- Republicanos escolheram ex-governador Anthony Garotinho para candidatura a governador do Rio em 2026.
- Decisão foi aprovada por unanimidade na Comissão Executiva Estadual e divulgada em redes sociais.
- Indicação será homologada na Convenção Estadual do partido no dia 25.
- Garotinho retornou à disputa após anulação de condenação por compra de votos em 2016.
- Operação Chequinho investigou uso de programa social para captar votos em favor de candidatos ligados a ele.
O Republicanos anunciou nesta segunda-feira (20) que a Comissão Executiva Estadual aprovou, por unanimidade, o nome do ex-governador Anthony Garotinho para disputar o governo do Rio de Janeiro nas eleições de 2026.
A decisão foi divulgada em comunicado oficial publicado nas redes sociais da legenda. Segundo o partido, a escolha ocorreu após votação realizada no último sábado (18), com a participação dos deputados estaduais e federais da bancada fluminense e dos integrantes da Comissão Executiva Estadual.
A indicação será homologada durante a Convenção Estadual do Republicanos, marcada para o próximo sábado (25), quando também serão oficializadas as candidaturas da legenda aos demais cargos em disputa.
De acordo com o partido, a definição do nome de Garotinho ocorreu após discussões internas e análise de pesquisas eleitorais encomendadas pela sigla.
Retorno à disputa eleitoral
Em abril deste ano, Garotinho já havia manifestado interesse em disputar novamente o governo fluminense após decisão do ministro Cristiano Zanin, do Supremo Tribunal Federal (STF), que anulou sua condenação por compra de votos nas eleições de 2016.

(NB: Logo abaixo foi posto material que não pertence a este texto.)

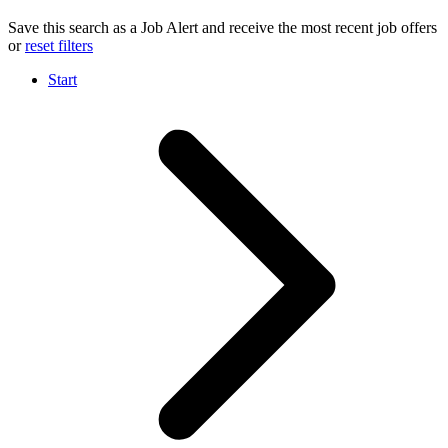
Save this search as a Job Alert and receive the most recent job offers
or
reset filters
Start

Na decisão, o ministro entendeu que, embora as acusações fossem graves, os elementos utilizados no processo não eram suficientes para sustentar a condenação.

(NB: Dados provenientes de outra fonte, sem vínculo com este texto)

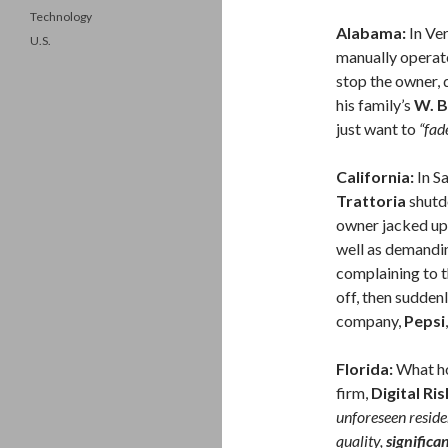
Technology
Alabama:
In Ver
U.S.
manually operat
stop the owner, 
his family’s
W. B
just want to
“fad
California:
In S
Trattoria
shutd
owner jacked up 
well as demandin
complaining to 
off, then sudden
company,
Pepsi
Florida:
What ho
firm,
Digital Ris
unforeseen reside
quality,
significa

O caso da Operação Chequinho
Governador do Rio de Janeiro entre 1999 e 2002, Garotinho havia sido condenado a 13 anos e nove meses de prisão, além de multa, pelos crimes de corrupção eleitoral, associação criminosa, supressão de documento público e coação no curso do processo. A condenação, porém, foi posteriormente anulada pelo STF.
O processo teve origem na Operação Chequinho, deflagrada pela Polícia Federal em 2016, em Campos dos Goytacazes, no Norte Fluminense.
Segundo o Ministério Público Eleitoral (MPE), o programa social Cheque Cidadão teria sido utilizado entre maio e agosto daquele ano para captar votos em favor de candidatos ligados ao grupo político de Garotinho. Na época, o benefício atendia mais de 17 mil famílias.
De acordo com a acusação, o auxílio teria sido condicionado ao apoio eleitoral de beneficiários de baixa renda.
Porém, ao anular a condenação, o ministro Cristiano Zanin concluiu que parte das provas utilizadas no processo era ilícita, por ter sido obtida a partir de dados extraídos de computadores da Secretaria Municipal de Desenvolvimento Humano e Social de Campos dos Goytacazes sem preservação da cadeia de custódia e sem realização de perícia técnica.
Segundo o magistrado, essas irregularidades comprometiam a validade das provas e, consequentemente, da condenação.